Psychologie:Stromstöße für das große Ganze

Blinder Gehorsam oder edle Motive? Um die Deutung der berüchtigten Milgram-Experimente entbrennt neuer Streit. Den Teilnehmern wurde einst vorgegaukelt, sie würden Menschen Elektroschocks verpassen.

Von Sebastian Herrmann

Der Schock dauert an. Was Stanley Milgram in den 1960er-Jahren in einem Labor der Yale University inszenierte, erschüttert noch immer. Der Forscher brachte erschreckend viele Probanden dazu, einem anderen Menschen potenziell tödliche Stromstöße zu verpassen. Das Milgram-Experiment ist bis heute einer der bekanntesten und sicher umstrittensten Versuche der Psychologie - und wird noch immer kontrovers diskutiert. Weithin gelten die Ergebnisse als Beleg für die Banalität des Bösen; dafür, dass Menschen bereit sind, andere zu verletzen oder gar umzubringen, wenn sie von einer Autoritätsperson dazu gedrängt werden; dass sie zu blindem Gehorsam fähig sind.

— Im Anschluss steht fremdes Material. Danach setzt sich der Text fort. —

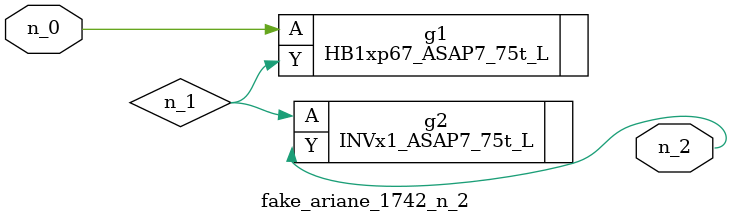
<source format=v>
module fake_ariane_1742_n_2 (n_0, n_2);

input n_0;

output n_2;

wire n_1;

HB1xp67_ASAP7_75t_L g1 ( 
.A(n_0),
.Y(n_1)
);

INVx1_ASAP7_75t_L g2 ( 
.A(n_1),
.Y(n_2)
);


endmodule
</source>
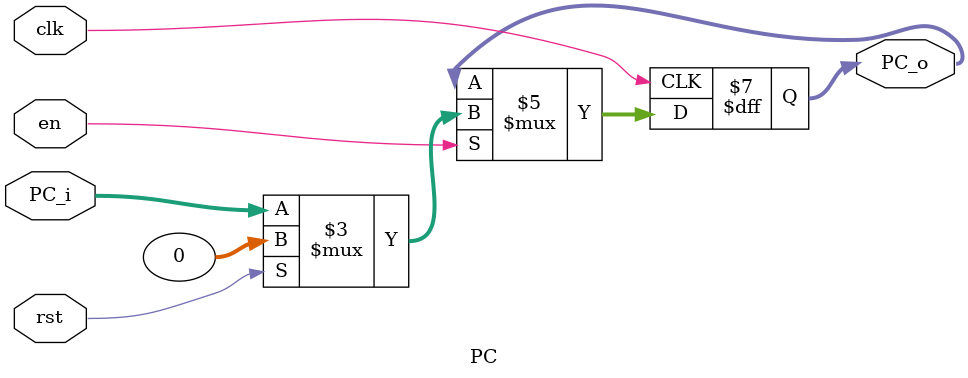
<source format=sv>
module PC #(
    DW=32

) (
    input logic             clk,
    input logic             en,
    input logic             rst,
    input logic   [DW-1:0]  PC_i,

    output logic  [DW-1:0]  PC_o
);
    
    always_ff @(posedge clk) begin
        if(en) begin
            if (rst) PC_o<=32'b0;
            else PC_o<=PC_i;
        end
    end

endmodule 

</source>
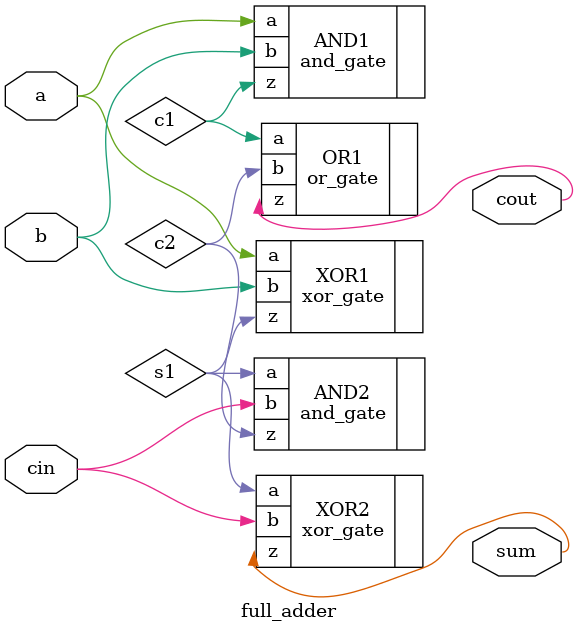
<source format=sv>
module top_module (
  input a,
  input b,
  input cin,
  output cout,
  output sum
);

  // Internal signals
  wire s1, c1, c2;

  // Instantiate the full adder component
  full_adder FA1(.a(a), .b(b), .cin(cin), .sum(s1), .cout(c1));
  full_adder FA2(.a(s1), .b(cin), .cin(c1), .sum(sum), .cout(c2));

  // Assign the carry-out signal
  assign cout = c2;

endmodule
module full_adder (
  input a,
  input b,
  input cin,
  output sum,
  output cout
);
  wire s1, c1, c2;

  // XOR gates for sum and carry-out
  xor_gate XOR1(.a(a), .b(b), .z(s1));
  xor_gate XOR2(.a(s1), .b(cin), .z(sum));

  // AND gates for carry-in and carry-out
  and_gate AND1(.a(a), .b(b), .z(c1));
  and_gate AND2(.a(s1), .b(cin), .z(c2));

  // OR gate for final carry-out
  or_gate OR1(.a(c1), .b(c2), .z(cout));
 
endmodule

</source>
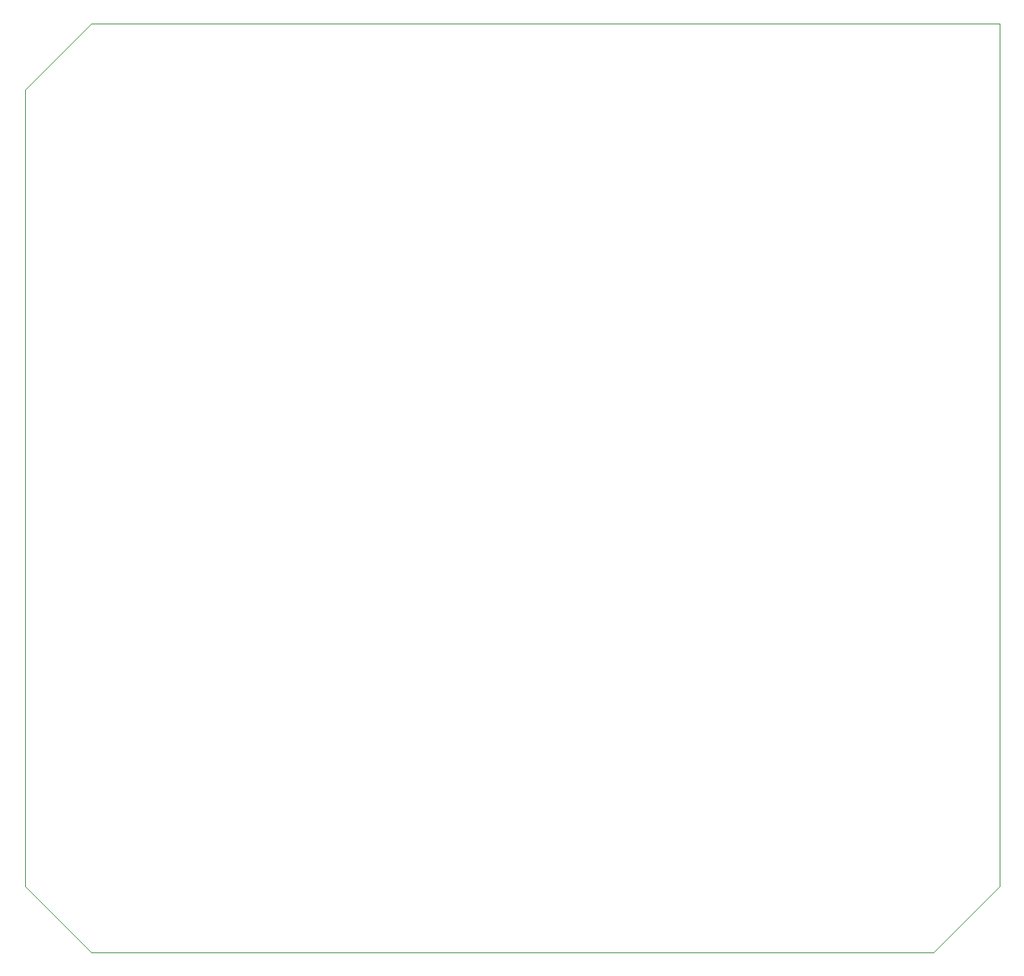
<source format=gbr>
%TF.GenerationSoftware,KiCad,Pcbnew,7.0.2-0*%
%TF.CreationDate,2023-05-02T13:55:30-04:00*%
%TF.ProjectId,SATS,53415453-2e6b-4696-9361-645f70636258,rev?*%
%TF.SameCoordinates,Original*%
%TF.FileFunction,Profile,NP*%
%FSLAX46Y46*%
G04 Gerber Fmt 4.6, Leading zero omitted, Abs format (unit mm)*
G04 Created by KiCad (PCBNEW 7.0.2-0) date 2023-05-02 13:55:30*
%MOMM*%
%LPD*%
G01*
G04 APERTURE LIST*
%TA.AperFunction,Profile*%
%ADD10C,0.100000*%
%TD*%
G04 APERTURE END LIST*
D10*
X57023000Y-148336000D02*
X49657000Y-140970000D01*
X158115000Y-140970000D02*
X150749000Y-148336000D01*
X57023000Y-44958000D02*
X134747000Y-44958000D01*
X134747000Y-44958000D02*
X158115000Y-44958000D01*
X158115000Y-140970000D02*
X158115000Y-44958000D01*
X49657000Y-140970000D02*
X49657000Y-52324000D01*
X57023000Y-44958000D02*
X49657000Y-52324000D01*
X150749000Y-148336000D02*
X57023000Y-148336000D01*
M02*

</source>
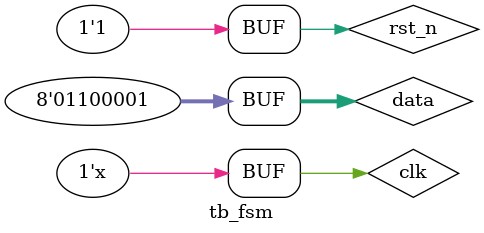
<source format=v>
`timescale 1ns/1ns
`define	clock_period	20

module tb_fsm;

reg				clk		;
reg				rst_n	;
reg		[7:0]	data	;
       
wire			flag	;

	fsm	fsm_inst(
	.clk	(clk	)		,
	.rst_n	(rst_n	)	,
	.data	(data	)	,	
	.flag	(flag	)	
);

always #(`clock_period/2)clk	=	~	clk	;

initial	begin
	clk		=		1		;
	rst_n	=		0		;
	data	=		0		;
	#100;
	rst_n	=		1		;
	#200;
	data	=		"a"		;
	#(`clock_period)		;
	
	data	=		"s"		;
	#(`clock_period)		;
	
	data	=		"t"		;
	#(`clock_period)		;
	
	data	=		"a"		;
	#(`clock_period)		;
	
	data	=		"t"		;
	#(`clock_period)		;
	
	data	=		"t"		;
	#(`clock_period)		;
	
	
	
	data	=		"s"		;
	#(`clock_period)		;
	data	=		"t"		;
	#(`clock_period)		;
	data	=		"a"		;
	#(`clock_period)		;
	data	=		"t"		;
	#(`clock_period)		;	
	data	=		"e"		;
	#(`clock_period)		;
	
	
	
	
	data	=		"a"		;
	#(`clock_period)		;
	data	=		"a"		;
	#(`clock_period)		;
	
end









endmodule
</source>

Psychologen um Alexander Haslam von der University of Brisbane legen im British Journal of Social Psychology (online) eine neue Deutung vor. Die Teilnehmer der vielen Versuchsreihen hätten sich nicht aus blindem Gehorsam dazu verleiten lassen, einen anderen zu quälen, so ihre Argumentation. Sie hätten vielmehr im Namen eines höheren Ziels gehandelt. Das schließen die Forscher aus Notizen von den Testreihen der 1960er-Jahre, die sie an der Universität Yale eingesehen haben. Viele Probanden äußerten darin, dass sie im Namen der Wissenschaft richtig gehandelt hätten.

Wer oder was verführte die Teilnehmer? Das ist wohl die entscheidende Frage

"Ich habe das Gefühl, ein bisschen zur Entwicklung des Menschen und seinem Umgang mit anderen beigetragen zu haben", sagte zum Beispiel ein Proband. Andere äußerten Dankbarkeit dafür, dass sie an einem so bedeutenden Experiment teilnehmen konnten. Solche Aussagen scheinen angesichts des Versuchsaufbaus ungeheuerlich: Den Teilnehmern wurde vorgegaukelt, das Experiment untersuche die Wirkung von Bestrafung auf den Lernerfolg. Der Proband stellte einem Teilnehmer in einem Nebenraum Fragen, falsche Antworten sollten mit einem Stromstoß geahndet werden. Nach jedem Fehler sollten die Schocks um 15 Volt gesteigert werden, bis hin zu tödlichen 450 Volt. Bis zu 65 Prozent der Teilnehmer gingen bis zum Äußersten, obwohl sie Schmerzensschreie, Wimmern und Jammern aus dem Nebenzimmer hörten. Die Agonie des Gepeinigten war selbstverständlich nicht echt, die Schreie kamen von einem Band, niemand erhielt wirklich Stromstöße.

Doch waren es Drängen und Autorität des Versuchsleiters, der die Probanden verleitete, den Tod eines Menschen in Kauf zu nehmen? Oder der Umstand, dass Milgram vor den Versuchen allen eingeimpft hatte, dass die Tests dem Fortschritt der Wissenschaften dienen würden? Womöglich Letzteres. Anderseits handelt es sich bei den Aussagen der Teilnehmer eventuell auch um Versuche der Selbstrechtfertigung von Menschen, die ihr eigenes Handeln erschüttert hatte. Die Deutung wird andauern.